Specifically, I want to find a matrix $A$ with the lowest dimension which its elements are in simplest decompositioned form and has a predefined determinant as follows:
$\det(A)=abcd-{\frac {a}{ \left( a+1 \right) \left( d+1 \right) \left( cd+1 \right) }}-{\frac {b}{ \left( a+1 \right) \left( b+1 \right) \left( ad+1 \right) }}-{\frac {c}{ \left( c+1 \right) \left( b+1 \right) \left( ab+1 \right) }}-{\frac {d}{ \left( c+1 \right) \left( d+1 \right) \left( bc+1 \right) }}$
where $abcd=1$.
Surely, the elements of matrix $A$ should be $0,1,-1,a,b,c,d,\frac {1}{ \left( a+1 \right)},\frac{1}{\left( b+1 \right)},\frac {1}{ \left( c+1 \right)},\frac{1}{\left( d+1 \right)},\frac{1}{\left( cd+1\right) },\frac{1}{\left( ad+1 \right) } ,\frac{1}{\left( ab+1 \right) } ,\frac{1}{ \left( bc+1 \right) } $.
I asked this question to checkout if it is possible to use hadamard's inequality theorem to show that $\det(A)\leq \frac{1}{2}$.

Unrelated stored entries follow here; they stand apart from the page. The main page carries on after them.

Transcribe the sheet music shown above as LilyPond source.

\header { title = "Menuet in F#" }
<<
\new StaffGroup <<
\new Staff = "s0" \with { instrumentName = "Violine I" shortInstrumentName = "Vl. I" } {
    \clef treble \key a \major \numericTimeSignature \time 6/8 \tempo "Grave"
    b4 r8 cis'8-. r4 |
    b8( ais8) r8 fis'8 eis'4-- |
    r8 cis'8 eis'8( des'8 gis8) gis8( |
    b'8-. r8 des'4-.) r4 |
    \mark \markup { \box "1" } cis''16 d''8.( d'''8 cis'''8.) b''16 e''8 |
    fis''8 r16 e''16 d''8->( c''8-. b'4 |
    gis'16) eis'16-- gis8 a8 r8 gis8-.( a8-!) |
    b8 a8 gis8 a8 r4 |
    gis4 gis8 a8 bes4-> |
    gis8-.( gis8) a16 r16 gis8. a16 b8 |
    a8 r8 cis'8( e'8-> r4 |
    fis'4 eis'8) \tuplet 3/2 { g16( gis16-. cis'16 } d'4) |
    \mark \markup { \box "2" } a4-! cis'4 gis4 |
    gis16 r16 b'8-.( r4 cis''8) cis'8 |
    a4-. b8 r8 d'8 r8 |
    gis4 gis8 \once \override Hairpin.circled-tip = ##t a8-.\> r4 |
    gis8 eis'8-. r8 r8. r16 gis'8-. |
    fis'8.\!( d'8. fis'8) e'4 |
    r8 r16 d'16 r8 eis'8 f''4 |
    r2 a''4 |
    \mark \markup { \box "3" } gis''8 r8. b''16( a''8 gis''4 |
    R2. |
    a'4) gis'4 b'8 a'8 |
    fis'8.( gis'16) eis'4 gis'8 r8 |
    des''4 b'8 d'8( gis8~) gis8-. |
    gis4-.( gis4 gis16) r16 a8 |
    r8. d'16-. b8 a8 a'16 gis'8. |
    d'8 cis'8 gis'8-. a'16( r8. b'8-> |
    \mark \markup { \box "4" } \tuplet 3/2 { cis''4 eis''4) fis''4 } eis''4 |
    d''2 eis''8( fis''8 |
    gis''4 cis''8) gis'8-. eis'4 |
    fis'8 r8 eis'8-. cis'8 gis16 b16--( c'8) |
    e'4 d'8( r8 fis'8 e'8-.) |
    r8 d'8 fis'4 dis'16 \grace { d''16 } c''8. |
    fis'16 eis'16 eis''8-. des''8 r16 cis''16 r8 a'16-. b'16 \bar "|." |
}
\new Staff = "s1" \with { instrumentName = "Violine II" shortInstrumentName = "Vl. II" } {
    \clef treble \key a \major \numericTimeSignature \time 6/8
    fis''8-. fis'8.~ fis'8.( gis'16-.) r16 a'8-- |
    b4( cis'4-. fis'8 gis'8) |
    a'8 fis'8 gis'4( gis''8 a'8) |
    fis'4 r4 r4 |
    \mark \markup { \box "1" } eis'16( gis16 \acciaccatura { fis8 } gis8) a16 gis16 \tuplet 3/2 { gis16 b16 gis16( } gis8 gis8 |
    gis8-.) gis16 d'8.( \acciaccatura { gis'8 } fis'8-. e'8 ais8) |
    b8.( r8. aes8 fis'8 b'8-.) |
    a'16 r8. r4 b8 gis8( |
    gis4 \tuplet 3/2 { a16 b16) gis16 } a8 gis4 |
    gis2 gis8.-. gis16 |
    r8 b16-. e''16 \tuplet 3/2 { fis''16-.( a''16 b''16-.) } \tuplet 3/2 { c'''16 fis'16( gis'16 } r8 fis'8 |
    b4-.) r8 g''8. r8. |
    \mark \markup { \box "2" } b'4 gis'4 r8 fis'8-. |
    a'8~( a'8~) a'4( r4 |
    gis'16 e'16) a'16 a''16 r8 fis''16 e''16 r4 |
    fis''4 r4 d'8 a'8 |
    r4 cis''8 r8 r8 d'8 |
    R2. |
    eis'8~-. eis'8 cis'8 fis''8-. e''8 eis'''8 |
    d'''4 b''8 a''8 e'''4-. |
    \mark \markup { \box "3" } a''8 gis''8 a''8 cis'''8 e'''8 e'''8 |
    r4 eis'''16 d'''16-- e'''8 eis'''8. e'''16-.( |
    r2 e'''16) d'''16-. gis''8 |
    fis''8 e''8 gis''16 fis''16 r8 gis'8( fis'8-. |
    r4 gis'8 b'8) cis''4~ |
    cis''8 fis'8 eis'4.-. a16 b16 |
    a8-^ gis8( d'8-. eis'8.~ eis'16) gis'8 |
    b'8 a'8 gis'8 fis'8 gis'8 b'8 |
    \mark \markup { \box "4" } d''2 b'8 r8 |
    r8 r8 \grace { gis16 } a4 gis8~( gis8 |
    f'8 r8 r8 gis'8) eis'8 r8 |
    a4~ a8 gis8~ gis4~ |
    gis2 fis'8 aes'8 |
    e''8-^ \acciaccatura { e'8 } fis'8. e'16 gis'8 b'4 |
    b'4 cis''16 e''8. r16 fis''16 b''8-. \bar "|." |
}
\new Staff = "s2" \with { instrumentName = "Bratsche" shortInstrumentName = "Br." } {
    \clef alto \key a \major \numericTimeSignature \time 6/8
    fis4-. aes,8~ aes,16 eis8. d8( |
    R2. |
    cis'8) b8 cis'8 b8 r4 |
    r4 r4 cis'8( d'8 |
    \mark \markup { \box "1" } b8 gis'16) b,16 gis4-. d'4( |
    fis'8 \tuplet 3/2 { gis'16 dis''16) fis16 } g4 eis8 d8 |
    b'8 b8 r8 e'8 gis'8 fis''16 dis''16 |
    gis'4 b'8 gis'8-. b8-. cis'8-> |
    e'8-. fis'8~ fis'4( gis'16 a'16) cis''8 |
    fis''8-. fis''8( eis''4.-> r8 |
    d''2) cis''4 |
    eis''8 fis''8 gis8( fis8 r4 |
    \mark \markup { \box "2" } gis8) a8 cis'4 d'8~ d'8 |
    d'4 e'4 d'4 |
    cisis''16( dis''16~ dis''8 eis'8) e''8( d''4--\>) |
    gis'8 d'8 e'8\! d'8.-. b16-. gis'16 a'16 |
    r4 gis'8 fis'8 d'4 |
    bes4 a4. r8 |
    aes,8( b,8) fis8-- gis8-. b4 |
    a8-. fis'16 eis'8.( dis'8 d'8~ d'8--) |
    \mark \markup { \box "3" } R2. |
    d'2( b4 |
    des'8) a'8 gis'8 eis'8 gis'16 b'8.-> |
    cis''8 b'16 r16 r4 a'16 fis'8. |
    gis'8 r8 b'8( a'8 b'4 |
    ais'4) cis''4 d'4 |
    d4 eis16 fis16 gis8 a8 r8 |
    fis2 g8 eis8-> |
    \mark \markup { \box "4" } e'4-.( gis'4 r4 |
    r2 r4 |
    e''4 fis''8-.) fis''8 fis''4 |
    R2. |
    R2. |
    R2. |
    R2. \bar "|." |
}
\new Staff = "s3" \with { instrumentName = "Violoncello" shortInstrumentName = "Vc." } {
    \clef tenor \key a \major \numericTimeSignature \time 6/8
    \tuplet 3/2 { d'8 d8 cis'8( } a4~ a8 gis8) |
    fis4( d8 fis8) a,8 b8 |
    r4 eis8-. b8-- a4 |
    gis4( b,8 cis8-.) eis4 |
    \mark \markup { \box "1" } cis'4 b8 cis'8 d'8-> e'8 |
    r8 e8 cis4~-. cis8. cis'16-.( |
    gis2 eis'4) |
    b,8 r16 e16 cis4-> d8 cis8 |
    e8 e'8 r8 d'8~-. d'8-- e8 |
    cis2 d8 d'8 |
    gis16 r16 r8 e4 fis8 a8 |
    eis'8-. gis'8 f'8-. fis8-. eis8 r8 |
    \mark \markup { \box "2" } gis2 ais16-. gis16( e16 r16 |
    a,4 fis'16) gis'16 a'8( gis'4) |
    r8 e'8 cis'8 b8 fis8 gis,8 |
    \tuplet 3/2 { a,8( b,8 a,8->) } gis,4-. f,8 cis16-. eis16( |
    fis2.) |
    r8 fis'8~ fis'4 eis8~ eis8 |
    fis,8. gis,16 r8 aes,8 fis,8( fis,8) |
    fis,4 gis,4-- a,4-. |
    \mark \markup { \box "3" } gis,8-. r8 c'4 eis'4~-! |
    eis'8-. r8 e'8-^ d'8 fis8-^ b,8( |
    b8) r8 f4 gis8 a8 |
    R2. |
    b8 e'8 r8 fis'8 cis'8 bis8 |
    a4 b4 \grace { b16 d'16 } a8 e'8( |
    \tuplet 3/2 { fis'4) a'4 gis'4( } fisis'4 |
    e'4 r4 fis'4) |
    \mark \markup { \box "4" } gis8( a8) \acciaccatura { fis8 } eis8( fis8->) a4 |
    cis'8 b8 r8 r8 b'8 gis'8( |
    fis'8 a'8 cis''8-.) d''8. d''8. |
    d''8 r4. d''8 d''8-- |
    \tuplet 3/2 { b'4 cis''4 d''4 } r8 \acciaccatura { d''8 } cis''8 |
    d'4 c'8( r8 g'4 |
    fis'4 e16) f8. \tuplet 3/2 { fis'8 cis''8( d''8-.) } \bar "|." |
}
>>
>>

In general does there an algorithmic way to make such matrix from its given determinant?
Update: This inequality which is equivalent to this spatial geometric problem has been asked and solved here by carlson inequality which is a special case of holder inequality, but I'm still curious about using hadamard's inequality by resolving an algorithmic method for building a matrix from its parametric determinant, so would someone know about a computer program which carryout this?